People flying out of space to fight aliens, you know, it's bigger than just a couple people
or a million people or a thousand people having diabetes, HIV, AIDS, anything that's life
threatening, you know, it's just, with comic books it's kind of an escape from it, you
know, you read it and you, you're in somebody else's life and you have the power and you
feel like you're that person, you have the power to do better and do greater and in
a comic book you do greater, sometimes you make mistakes but it's not really that bad.
My favorite superheroes is Superman and Spider-Man.
Who are you?
My name is Sean Shaggy King.
I'm 21.
I love comic books.
I love anime.
I love video games, parkour and things that give you a thrill.
I love making people laugh, even though my humor is like kind of sick.
I am a egotistical.
Yeah, I'm 21 and I still play Pokemon Go.
I walk down the block at like 12 o'clock at night playing Pokemon Go.
It's just a passion of stuff like that, it branches off, it makes me happy so that's
all that I get is like, if you don't like it then keep it to yourself, it doesn't matter.
I love my brother, even though he's a big bitch.
I have a hard, I have to watch over a younger brother who doesn't listen to anything, any
type of advice, he'd rather just do what he want.
It's been really difficult since my mom has passed.
But what keeps me going through it is my step-brother.
How I feel, how it has been since my mom passed has been hard.
To this day I still can't believe that she's actually gone, me and her never had the worst
relationship and we never had the best.
We miss you, we love you.
Growing up she wasn't really there, involved in my life and when I got older I never wanted
that attention, I never wanted her to be involved in my life because I have two kids.
So my main focus was her being involved in their life and we never seen eye to eye.
A lot of people have never seen eye to eye with her decisions but she had her own problems,
made her who she was and I just wish that she would have spent more time with them.

**RECORDS SHOWN**.
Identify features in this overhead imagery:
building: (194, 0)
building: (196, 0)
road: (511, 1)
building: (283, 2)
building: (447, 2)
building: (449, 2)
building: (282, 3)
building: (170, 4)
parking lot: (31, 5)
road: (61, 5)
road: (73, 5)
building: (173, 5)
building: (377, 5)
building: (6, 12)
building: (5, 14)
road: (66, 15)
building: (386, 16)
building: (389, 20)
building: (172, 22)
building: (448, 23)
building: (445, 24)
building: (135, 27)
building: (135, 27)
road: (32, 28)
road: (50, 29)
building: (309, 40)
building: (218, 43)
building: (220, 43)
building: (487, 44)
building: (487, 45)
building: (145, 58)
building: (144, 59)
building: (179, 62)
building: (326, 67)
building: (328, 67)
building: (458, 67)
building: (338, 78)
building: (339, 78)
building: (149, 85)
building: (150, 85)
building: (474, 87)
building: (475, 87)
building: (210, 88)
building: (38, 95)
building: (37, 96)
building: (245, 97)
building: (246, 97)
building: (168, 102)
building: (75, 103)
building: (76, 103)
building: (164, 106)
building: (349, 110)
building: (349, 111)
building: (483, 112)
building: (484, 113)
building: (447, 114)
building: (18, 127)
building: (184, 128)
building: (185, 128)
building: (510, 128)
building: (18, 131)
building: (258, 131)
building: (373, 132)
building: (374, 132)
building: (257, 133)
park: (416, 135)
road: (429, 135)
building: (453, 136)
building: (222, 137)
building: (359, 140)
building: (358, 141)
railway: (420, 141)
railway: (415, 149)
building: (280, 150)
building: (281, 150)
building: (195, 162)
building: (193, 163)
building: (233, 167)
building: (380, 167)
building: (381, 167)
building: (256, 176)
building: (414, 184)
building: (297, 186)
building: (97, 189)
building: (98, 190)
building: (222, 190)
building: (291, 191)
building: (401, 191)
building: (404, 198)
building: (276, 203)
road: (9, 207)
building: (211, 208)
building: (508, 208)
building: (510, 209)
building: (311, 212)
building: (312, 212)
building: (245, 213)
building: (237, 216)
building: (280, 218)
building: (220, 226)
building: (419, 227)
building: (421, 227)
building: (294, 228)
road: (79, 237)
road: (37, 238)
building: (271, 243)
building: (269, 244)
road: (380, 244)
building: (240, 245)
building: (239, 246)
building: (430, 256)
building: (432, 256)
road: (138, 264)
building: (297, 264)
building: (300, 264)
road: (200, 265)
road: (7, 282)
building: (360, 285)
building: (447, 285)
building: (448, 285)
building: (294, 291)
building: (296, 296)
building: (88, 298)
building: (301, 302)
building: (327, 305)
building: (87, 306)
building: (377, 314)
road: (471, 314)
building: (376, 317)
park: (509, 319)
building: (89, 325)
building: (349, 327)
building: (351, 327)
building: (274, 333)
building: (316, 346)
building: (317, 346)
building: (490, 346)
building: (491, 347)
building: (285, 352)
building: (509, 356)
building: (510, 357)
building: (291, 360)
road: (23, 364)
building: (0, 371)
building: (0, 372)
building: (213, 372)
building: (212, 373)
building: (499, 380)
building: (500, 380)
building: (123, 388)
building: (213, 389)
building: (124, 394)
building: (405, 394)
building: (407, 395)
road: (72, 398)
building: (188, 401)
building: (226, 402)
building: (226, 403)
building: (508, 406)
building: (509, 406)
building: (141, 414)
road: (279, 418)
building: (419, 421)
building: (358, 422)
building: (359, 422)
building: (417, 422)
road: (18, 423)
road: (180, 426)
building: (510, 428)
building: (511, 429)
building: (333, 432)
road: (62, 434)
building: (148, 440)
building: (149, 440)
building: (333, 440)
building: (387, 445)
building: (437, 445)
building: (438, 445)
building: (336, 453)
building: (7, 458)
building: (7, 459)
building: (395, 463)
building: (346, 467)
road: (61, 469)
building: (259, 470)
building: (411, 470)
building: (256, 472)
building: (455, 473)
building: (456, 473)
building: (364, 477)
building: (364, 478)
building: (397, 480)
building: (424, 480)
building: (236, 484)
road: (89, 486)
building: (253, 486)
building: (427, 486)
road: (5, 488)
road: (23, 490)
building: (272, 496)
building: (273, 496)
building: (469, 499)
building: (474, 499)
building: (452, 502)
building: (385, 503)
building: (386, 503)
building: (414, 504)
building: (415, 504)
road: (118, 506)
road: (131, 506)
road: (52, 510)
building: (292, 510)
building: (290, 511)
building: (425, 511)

**REQUIREMENT A**. Copy the transcript passage starting at "So my main focus" and ending at "time with them.".
**REQUIREMENT B**.
Answer these questions using the transcript:
(i) What age does the speaker give?
(ii) Which two superheroes does the speaker name as favorites?
(iii) How many kids does the speaker say they have?
The items that come after the transcript are separate material.

**FULL OUTPUT A**.
So my main focus was her being involved in their life and we never seen eye to eye.
A lot of people have never seen eye to eye with her decisions but she had her own problems,
made her who she was and I just wish that she would have spent more time with them.

**FULL OUTPUT B**.
(i) 21
(ii) Superman and Spider-Man
(iii) Two